Tuesday, March 30, 2010
Parent to Parent: Talk to Kids about Violence
The brutal beating of a Broward County girl has parents across South Florida worried and wondering, How do you talk to your kids about that kind of violence? Dr. Valerie Goode has tips. 7's Lynn Martinez has more in Parent to Parent.
WSVN -- Thirteen-year-old Tyler loves playing guitar. Getting hurt at school is the last thing on his mind.
Tyler Knutt: "It doesn't scare me that much, because my school isn't that violent."
But his mom, Mari, is concerned.
Mari Knutt: "It scares me because I think, where does this come from? Where does this rage and the anger come from?"
It's a question many parents are asking after 15-year-old Josie Ratley ended up in a coma because of a brutal beating by a fellow student.
Hilda Gotay Ratley, Josie Ratley's mother: "That's my baby there. I just want the way things were."
Then a few days later, another attack: this time on a school bus.
D'Angelique Coby: "I had told him I don't want to be with him anymore, and then he hit me."

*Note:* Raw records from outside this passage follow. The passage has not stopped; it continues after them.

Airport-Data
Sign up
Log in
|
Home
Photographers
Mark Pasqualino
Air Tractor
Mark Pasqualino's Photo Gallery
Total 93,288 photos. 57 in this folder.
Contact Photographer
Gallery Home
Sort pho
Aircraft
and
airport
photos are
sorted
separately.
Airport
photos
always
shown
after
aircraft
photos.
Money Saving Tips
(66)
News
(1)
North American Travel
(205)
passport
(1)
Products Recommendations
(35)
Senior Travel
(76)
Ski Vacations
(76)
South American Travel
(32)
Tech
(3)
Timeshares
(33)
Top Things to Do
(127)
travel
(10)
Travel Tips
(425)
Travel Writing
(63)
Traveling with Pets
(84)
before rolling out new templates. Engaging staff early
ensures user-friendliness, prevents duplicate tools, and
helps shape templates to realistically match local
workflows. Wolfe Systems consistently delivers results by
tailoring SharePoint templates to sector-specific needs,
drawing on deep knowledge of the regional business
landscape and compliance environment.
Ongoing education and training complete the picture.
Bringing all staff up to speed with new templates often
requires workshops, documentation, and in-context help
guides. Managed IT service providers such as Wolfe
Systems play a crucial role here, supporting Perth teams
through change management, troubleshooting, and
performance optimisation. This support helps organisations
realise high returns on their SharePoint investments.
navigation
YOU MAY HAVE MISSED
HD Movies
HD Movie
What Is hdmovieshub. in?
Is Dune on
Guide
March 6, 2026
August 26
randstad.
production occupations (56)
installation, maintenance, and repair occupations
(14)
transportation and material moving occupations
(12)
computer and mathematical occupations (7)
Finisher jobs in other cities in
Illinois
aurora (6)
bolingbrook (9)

And there are more cases of violence in South Florida schools: a boy stabbed to death at Coral Gables High School, a girl shot down at Dillard High, a young boy even set on fire.
Dr. Valerie Goode: "I think parents should be very concerned about what's going on out there."
Experts like Dr. Valerie Goode say all parents have to talk to their kids about violence.
Start by encouraging them to share their feelings, try to get them to open up about what's happening at their school, and let them know it's OK to report fights or threats.
Dr. Valerie Goode: "You go and you tell somebody. You tell the teacher, you ask for anonymity, whatever you have to do. You still have to tell somebody."
In the Deerfield Middle School beating, the student who attacked Josie had told friends he was going to hurt her.
Leslie Fraser, mother: "There's no rhyme or reason for that kind of rage."
Leslie Fraser's son, Journey, is in eighth grade. She says parents can feel helpless.
Leslie Fraser: "You don't have control over what people do or why a certain child would say, I'm going to get that boy today. That's my victim of the day."
But being aware of the potential for violence and talking about it helps both parents and their kids.
Mari Knutt: "It's waking me up to having dialogue more with my children. It is."